1st Patient Data Platform Seeks to Boost Care, Treatment Development
The HypoPARAthyroidism Association has launched the first-of-its-kind Patient-Powered Data Platform, a repository to help understand the disease journey and develop better treatments for people with hypoparathyroidism.
Interested participants — patients, caregivers, or those who have lost a loved one to the rare disease — can enter patient data about common symptoms of hypoparthyroidism, medical history, and quality of life, which will become available to researchers in their clinical trials and to clinicians to help them with treatment decisions.
“Few clinicians and healthcare providers have direct experience treating patients living with this rare disease, and so few understand its impact,” Dolores Shoback, MD, medical adviser at the HypoPARAthyroidism Association, said in a press release.

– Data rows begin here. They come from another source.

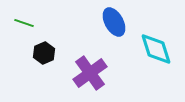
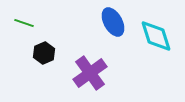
blue ellipse: moved 1 px left
cyan diamond: moved 13 px up
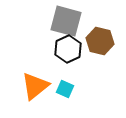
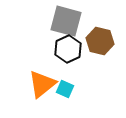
orange triangle: moved 7 px right, 2 px up
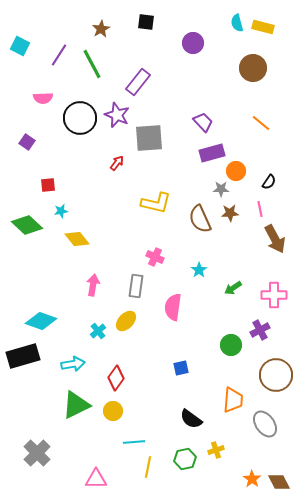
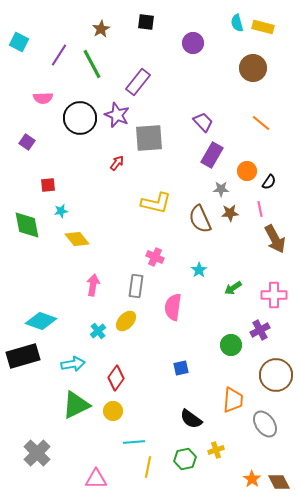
cyan square at (20, 46): moved 1 px left, 4 px up
purple rectangle at (212, 153): moved 2 px down; rotated 45 degrees counterclockwise
orange circle at (236, 171): moved 11 px right
green diamond at (27, 225): rotated 36 degrees clockwise
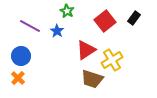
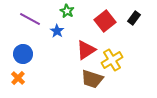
purple line: moved 7 px up
blue circle: moved 2 px right, 2 px up
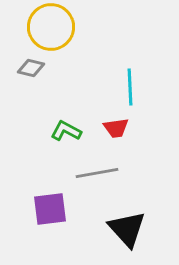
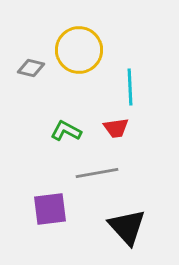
yellow circle: moved 28 px right, 23 px down
black triangle: moved 2 px up
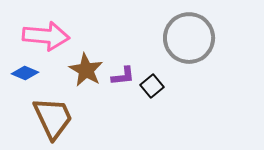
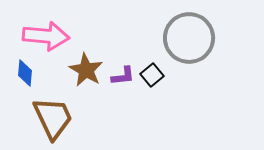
blue diamond: rotated 72 degrees clockwise
black square: moved 11 px up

“The Patient-Powered Data Platform is a new tool that we are certain will become an essential community-driven resource for advancing collective understanding of HypoPARA, supporting the safe and rapid development of new therapies and better treatment paradigms to improve the health and quality of life for patients,” Shoback said.
“I hope those within the medical and healthcare communities who have contact with these patients will encourage them to learn more about the Patient-Powered Data Platform and consider participating in it,” she added.
The program is the result of a collaboration with RARE-X, a nonprofit that aims to accelerate rare disease research and treatments. RARE-X leverages technology developed by the Broad Institute of MIT, Harvard, and other partners to create a hub for patients, clinicians, and researchers.
“The Patient-Powered Data Platform will also make it easier to identify endocrinologists and other specialists who may have expertise in treating HypoPARA,” said Deb Murphy, director of research and studies, and former president at the HypoPARAthyroidism Association. “Ready access to such information is important for helping to ensure that known or suspected HypoPARA cases are diagnosed accurately and treated effectively on time.”
The repository is intended to help researchers understand long-term changes in symptoms and responses to therapy. This will improve clinical trial design and data collection strategies, while boosting participation in clinical studies, according to the association. Moreover, it will provide researchers with natural history data — how a disease progresses in the absence of treatment — instead of having to assign patients to a placebo (control group).
This type of platform seeks to speed the development of potential therapies and shorten the time to make them available to patients.
“Understanding the signs, symptoms, diagnostic criteria, causes, and treatment paradigms for HypoPARA is critical for providing patients with optimum care, and systematically collecting such data is critical for enabling the innovation necessary to develop new treatments,” Murphy said.